When I hold my online workshops, mothers from all over the world ask me questions about food and their children. Mothers from Montana and New Jersey, Thailand and Brazil all have the same concerns. They all love their children and don’t want to pass on their pain to their daughters (or sons); some of them have children who are already showing signs of starving themselves or stuffing themselves. They all want to know: How do I best love my child when it comes to food? What will help her the most?

I tell them, “Attend to your own relationship with food first.” Be honest with yourself about what you actually believe. Do you believe you can’t trust your hunger? That if you really let yourself eat what you want, you’d start at one end of your kitchen and chomp your way across the country? Do you believe there is an abundance of what you need, want, love?

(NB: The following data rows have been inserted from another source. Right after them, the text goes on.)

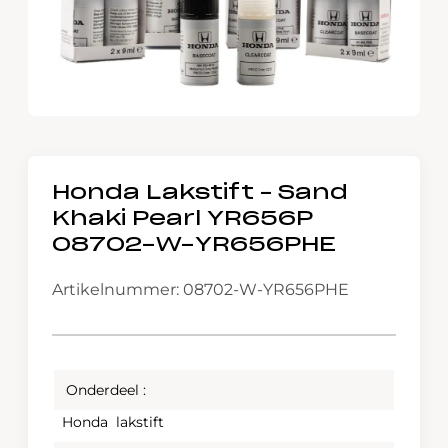
Honda Lakstift – Sand
Khaki Pearl YR656P
08702-W-YR656PHE
Artikelnummer: 08702-W-YR656PHE
Onderdeel :
Honda lakstift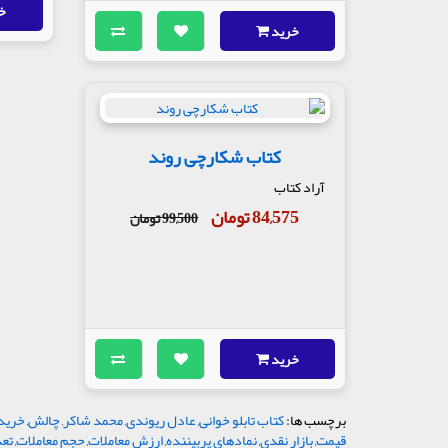
خ
خرید
کتاب شکارچی روند
آراد کتاب
84,575 تومان
99,500 تومان
خرید
برچسب ها:
کتاب تابلو خوانی
,
عادل ریوندی
,
محمد شاکر
,
چالش
,
خرید 
قیمت
,
بازار نقدی
,
نمادهای پربیننده
,
ارزش معاملات
,
حجم معاملات
,
تعد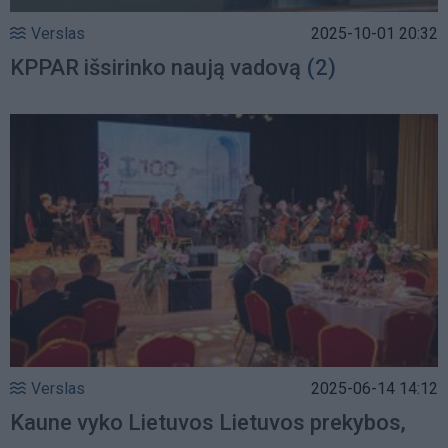
Verslas
2025-10-01 20:32
KPPAR išsirinko naują vadovą
(2)
Verslas
2025-06-14 14:12
Kaune vyko Lietuvos Lietuvos prekybos,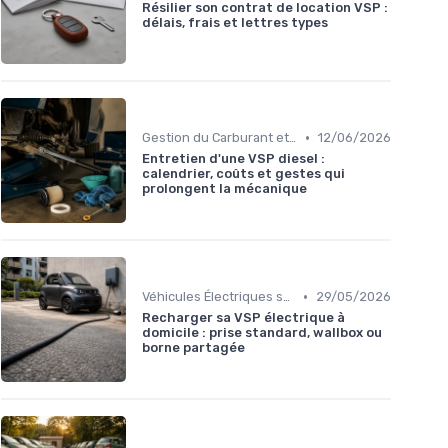
Résilier son contrat de location VSP :
délais, frais et lettres types
•
Gestion du Carburant et Entretien
12/06/2026
Entretien d'une VSP diesel :
calendrier, coûts et gestes qui
prolongent la mécanique
•
Véhicules Électriques sans Permis
29/05/2026
Recharger sa VSP électrique à
domicile : prise standard, wallbox ou
borne partagée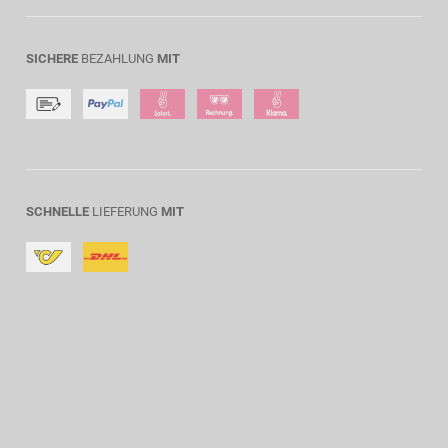
SICHERE
BEZAHLUNG
MIT
SCHNELLE
LIEFERUNG
MIT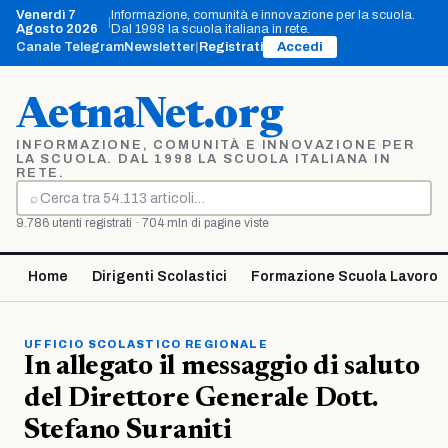
Vai
Venerdì 7
Informazione, comunità e innovazione per la scuola.
|
al
Agosto 2026
Dal 1998 la scuola italiana in rete.
contenuto
Canale Telegram
Newsletter
|
Registrati
Accedi
AetnaNet.org
INFORMAZIONE, COMUNITÀ E INNOVAZIONE PER
LA SCUOLA. DAL 1998 LA SCUOLA ITALIANA IN
RETE.
⌕
Cerca
9.786 utenti registrati · 704 mln di pagine viste
Home
Dirigenti Scolastici
Formazione Scuola Lavoro
UFFICIO SCOLASTICO REGIONALE
In allegato il messaggio di saluto
del Direttore Generale Dott.
Stefano Suraniti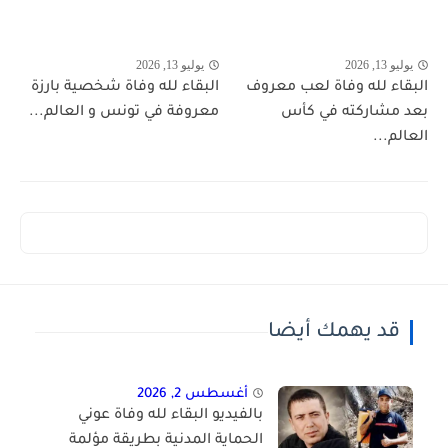
يوليو 13, 2026
يوليو 13, 2026
البقاء لله وفاة لعب معروف
البقاء لله وفاة شخصية بارزة
بعد مشاركته في كأس
معروفة في تونس و العالم...
العالم...
قد يهمك أيضا
أغسطس 2, 2026
بالفيديو البقاء لله وفاة عوني
الحماية المدنية بطريقة مؤلمة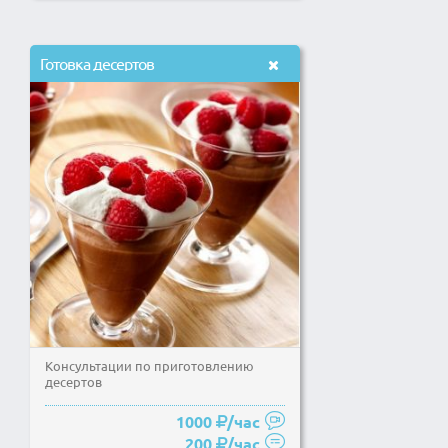
Готовка десертов
Консультации по приготовлению
десертов
1000
/час
200
/час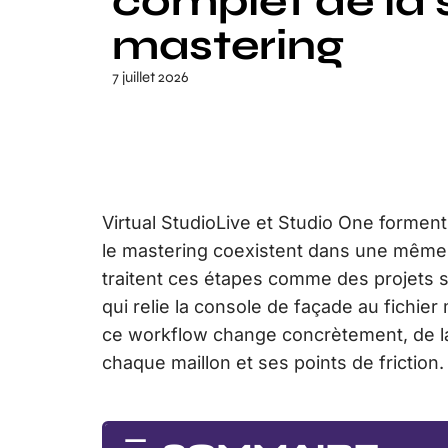
complet de la
mastering
7 juillet 2026
Virtual StudioLive et Studio One forment
le mastering coexistent dans une même c
traitent ces étapes comme des projets s
qui relie la console de façade au fichier
ce workflow change concrètement, de la
chaque maillon et ses points de friction.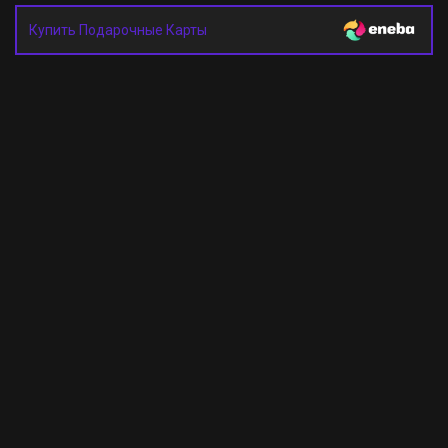
Купить Подарочные Карты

After you begin exploring your own relationship with food, be mindful about what you communicate to your children. Deprivation, force, and shame do not ever, under any circumstances, lead to positive change. If you judge your children, if you create a moral standard about body size, if you withhold approval based on what they weigh, nothing good will come of it. They will begin judging their bodies, hiding their food, and defining their worth by what they weigh.

And ask yourself this question: If you could fill a cabinet with anything — food, attention, time — what would it be? Chances are, it won’t be chocolate. Commit to being lavish with yourself with what you really need. As you do that, you will become a living example of self-care and trust and love. You will be who you want your children to become. Believe me, they’ll notice.